The investment seeks to provide investment results that track the performance of the Nasdaq Q-50 Index before fees and expenses. The fund aims to achieve its investment objective by investing at least 80% of its assets in securities in the index. The index comprises the 50 largest non-financial domestic and international companies listed on The Nasdaq Stock Market based on market capitalization after excluding the companies included in the Nasdaq-100 Index.
QQQN is ETF to ride the next wave of Nasdaq innovators. The fund covers the 50 largest non-financial stocks trading on the Nasdaq exchange after excluding the components of the Nasdaq-100. The stocks that are next up to bat after the Nasdaq-100.
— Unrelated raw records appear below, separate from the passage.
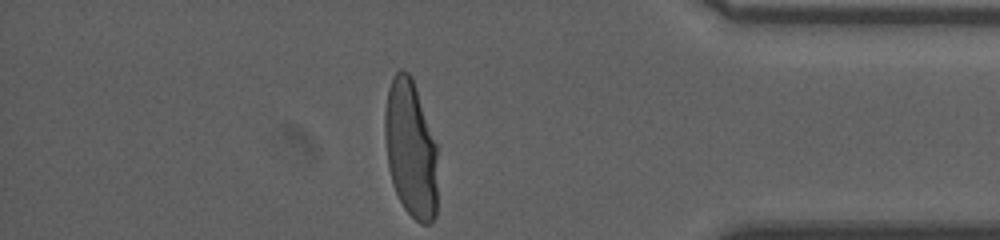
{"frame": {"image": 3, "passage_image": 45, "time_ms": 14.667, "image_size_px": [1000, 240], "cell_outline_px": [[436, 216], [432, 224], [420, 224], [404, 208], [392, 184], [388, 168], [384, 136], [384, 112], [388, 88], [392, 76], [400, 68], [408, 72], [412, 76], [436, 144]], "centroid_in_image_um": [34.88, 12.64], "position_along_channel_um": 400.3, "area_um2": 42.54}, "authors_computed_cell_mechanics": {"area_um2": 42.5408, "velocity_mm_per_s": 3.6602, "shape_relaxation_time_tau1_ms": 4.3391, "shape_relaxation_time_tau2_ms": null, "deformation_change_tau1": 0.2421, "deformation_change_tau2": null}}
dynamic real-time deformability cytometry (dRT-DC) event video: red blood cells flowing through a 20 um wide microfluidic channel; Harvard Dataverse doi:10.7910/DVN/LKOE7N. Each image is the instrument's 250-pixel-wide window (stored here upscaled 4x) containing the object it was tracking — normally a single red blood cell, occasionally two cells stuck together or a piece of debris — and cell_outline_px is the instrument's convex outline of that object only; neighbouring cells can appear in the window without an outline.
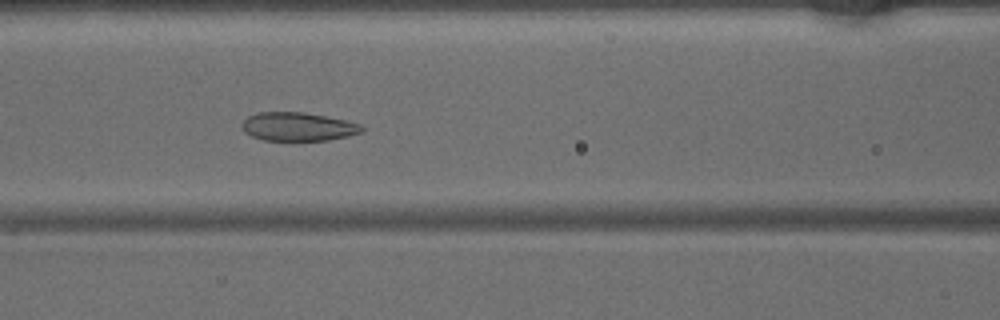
{"species": "common noctule bat (a hibernating species)", "species_latin": "Nyctalus noctula", "temperature_condition": "warm", "stored_images_in_passage": 47, "camera_frame_rate_fps": 3000, "um_per_image_px": 0.085, "animal": {"sex": "male", "body_mass_g": 15.6}, "frame": {"image": 1, "passage_image": 20, "time_ms": 6.333, "image_size_px": [1000, 320], "cell_outline_px": [[364, 132], [348, 136], [328, 140], [260, 140], [244, 132], [240, 124], [248, 116], [260, 112], [304, 112], [364, 124]], "centroid_in_image_um": [25.34, 10.77], "position_along_channel_um": 141.3, "area_um2": 20.06}}
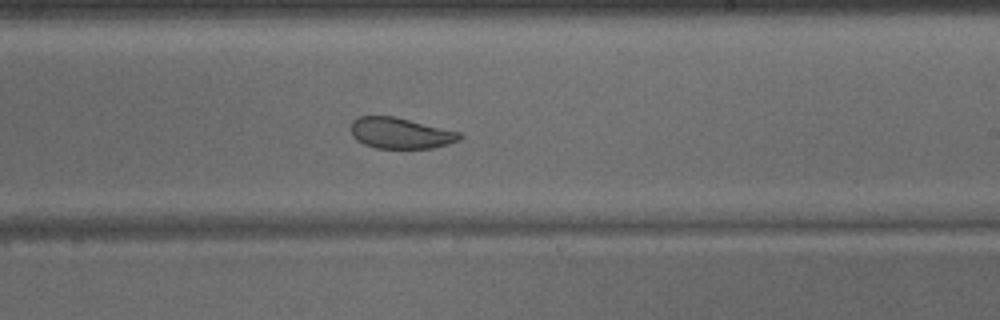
{"frame": {"image": 2, "passage_image": 28, "time_ms": 9.0, "image_size_px": [1000, 320], "cell_outline_px": [[464, 136], [460, 140], [448, 144], [432, 148], [376, 148], [364, 144], [356, 140], [352, 136], [352, 120], [360, 116], [392, 116], [460, 132]], "centroid_in_image_um": [34.04, 11.32], "position_along_channel_um": 255.0, "area_um2": 19.48}}
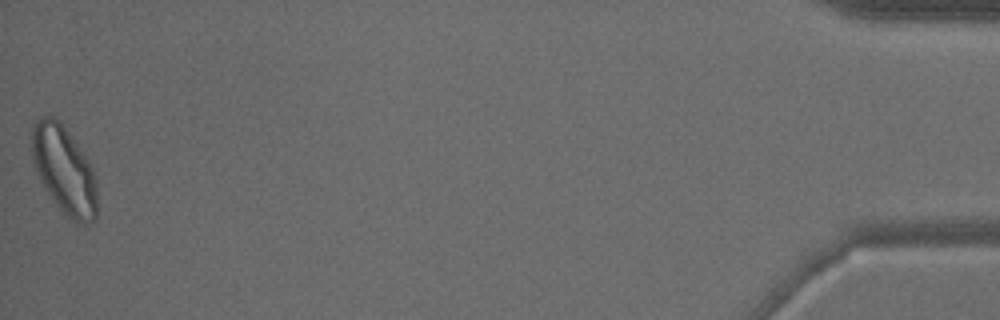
{"frame": {"image": 3, "passage_image": 47, "time_ms": 15.333, "image_size_px": [1000, 320], "cell_outline_px": [[96, 220], [84, 224], [76, 224], [56, 204], [44, 188], [40, 180], [32, 160], [32, 128], [36, 120], [44, 116], [52, 116], [60, 120], [88, 160], [96, 176]], "centroid_in_image_um": [5.45, 14.45], "position_along_channel_um": 429.7, "area_um2": 33.29}}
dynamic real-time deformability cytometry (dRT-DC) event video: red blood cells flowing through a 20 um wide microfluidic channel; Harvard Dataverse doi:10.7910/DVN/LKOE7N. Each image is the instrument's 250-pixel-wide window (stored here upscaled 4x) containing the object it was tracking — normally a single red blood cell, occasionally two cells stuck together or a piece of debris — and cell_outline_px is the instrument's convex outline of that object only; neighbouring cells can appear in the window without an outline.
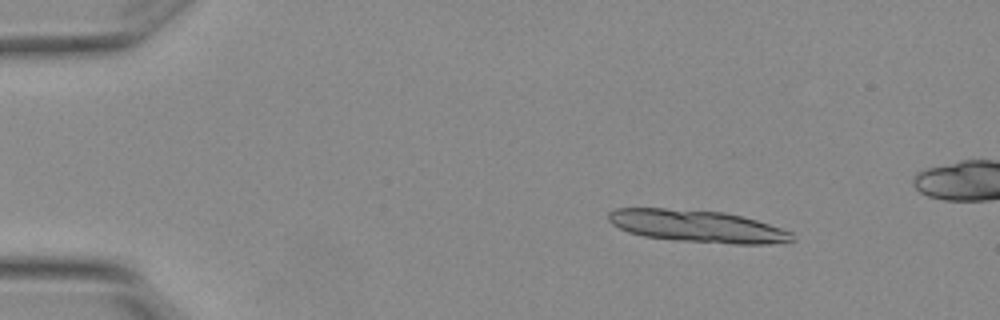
{"species": "Egyptian fruit bat (a non-hibernating species)", "species_latin": "Rousettus aegyptiacus", "temperature_condition": "warm", "stored_images_in_passage": 4, "camera_frame_rate_fps": 3000, "um_per_image_px": 0.085, "animal": {"sex": "female"}, "frame": {"image": 1, "passage_image": 1, "time_ms": 0.0, "image_size_px": [1000, 320], "cell_outline_px": [[796, 240], [768, 244], [736, 244], [676, 240], [644, 236], [628, 232], [612, 224], [608, 220], [608, 212], [616, 208], [664, 208], [724, 212], [756, 220], [792, 232]], "centroid_in_image_um": [59.25, 19.22], "position_along_channel_um": 25.7, "area_um2": 34.28}}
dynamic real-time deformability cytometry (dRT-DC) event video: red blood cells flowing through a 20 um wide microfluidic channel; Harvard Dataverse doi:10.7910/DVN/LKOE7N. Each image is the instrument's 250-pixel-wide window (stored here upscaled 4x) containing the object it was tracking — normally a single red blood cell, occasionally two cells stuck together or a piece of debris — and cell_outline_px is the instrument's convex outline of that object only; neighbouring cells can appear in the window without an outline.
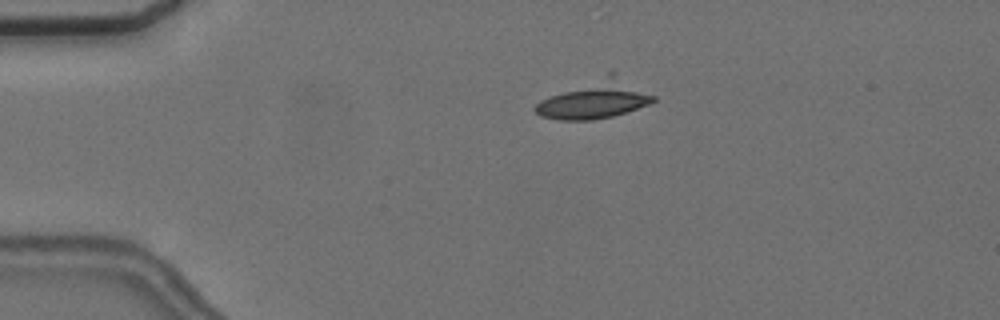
{"species": "common noctule bat (a hibernating species)", "species_latin": "Nyctalus noctula", "temperature_condition": "cold", "stored_images_in_passage": 38, "camera_frame_rate_fps": 3000, "um_per_image_px": 0.085, "animal": {"sex": "female", "body_mass_g": 24.6, "forearm_length_mm": 56.2}, "frame": {"image": 1, "passage_image": 6, "time_ms": 1.667, "image_size_px": [1000, 320], "cell_outline_px": [[656, 100], [648, 104], [612, 116], [592, 120], [556, 120], [540, 116], [532, 108], [540, 100], [608, 72], [612, 72], [656, 96]], "centroid_in_image_um": [50.54, 8.46], "position_along_channel_um": 34.5, "area_um2": 25.84}}
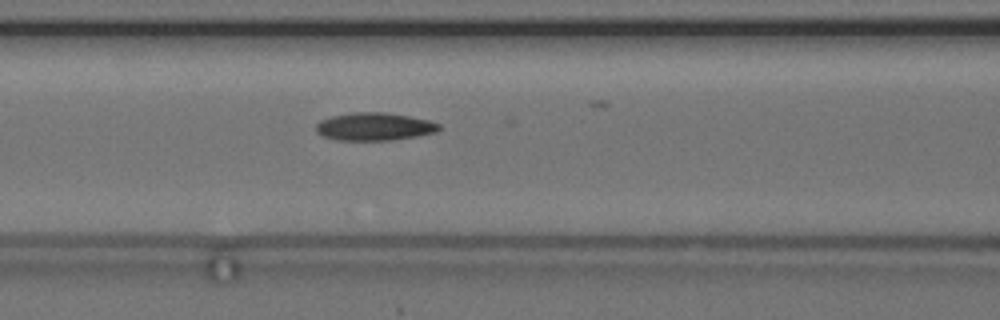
{"frame": {"image": 2, "passage_image": 18, "time_ms": 5.667, "image_size_px": [1000, 320], "cell_outline_px": [[440, 128], [436, 132], [416, 136], [392, 140], [336, 140], [320, 136], [316, 132], [316, 124], [320, 120], [332, 116], [352, 112], [384, 112], [408, 116], [428, 120], [440, 124]], "centroid_in_image_um": [31.77, 10.76], "position_along_channel_um": 134.8, "area_um2": 20.0}}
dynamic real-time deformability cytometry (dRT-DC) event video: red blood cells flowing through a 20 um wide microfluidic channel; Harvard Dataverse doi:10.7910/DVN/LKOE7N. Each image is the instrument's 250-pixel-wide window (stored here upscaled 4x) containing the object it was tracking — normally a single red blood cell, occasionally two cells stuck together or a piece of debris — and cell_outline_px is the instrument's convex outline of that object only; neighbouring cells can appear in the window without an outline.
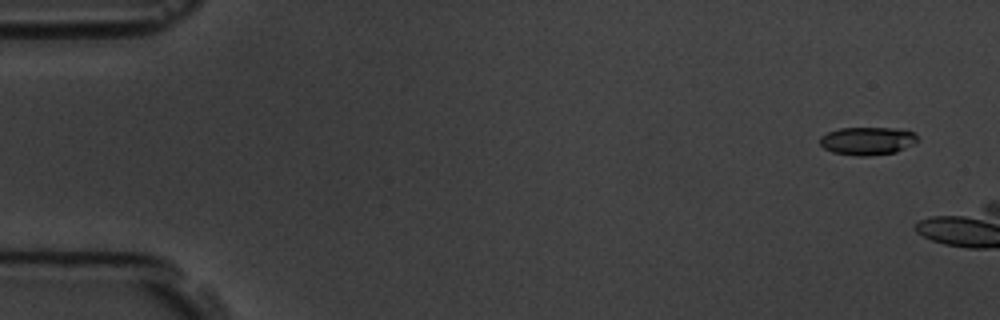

Why Nasdaq covers the next 50? It provides a cost-effective opportunity to invest in the next generation of innovators. There’s also the offer of pushing diversification into forward-thinking, disruptive companies beyond the established, mega-cap, and large-cap leaders in the Nasdaq-100 Index.
It also deploys the proven methodology behind the time-tested Nasdaq-100 Index, emphasizing innovation, and growth. Additionally, QQQN hopes to provide access to an index of disruptive and innovative companies, helping to capture their potential early, well before they may grow to be tomorrow’s mega-cap leaders.
This isn’t some new, flavor-of-the-month gimmick. The Nasdaq Q-50 Index has been live and proven for more than ten years. Its methodology aligns with the innovation and growth focus behind the time-tested Nasdaq-100 Index but emphasizing forward-thinking companies on the vanguard of market leadership and technological advancement.
For the period from April 30, 2009, to April 30, 2020, the Nasdaq Q-50 outperformed the S&P 500 by 232.64% on a price return basis and its mid-cap cousin, the MID, by 272.93%. While the Nasdaq Q-50’s price performance trailed the Nasdaq-100 over this period by 79.19%, the key benefit of the Nasdaq Q-50 is diversification into additional disruptive companies beyond the established, mega-cap and large-cap leaders in the Nasdaq-100.
Through the first four months of 2020, the Nasdaq Q-50 outperformed both the S&P Midcap 400 and the S&P 500 indexes, a similar trend of outperformance going back to the Index’s start date in 2007. Through April 30, 2020, the Nasdaq Q-50 was down -4.81%, compared to -20.20% for the S&P Midcap 400, a relative outperformance of 25.01%, and -9.85% for the S&P 500, a relative outperformance of -5.04%.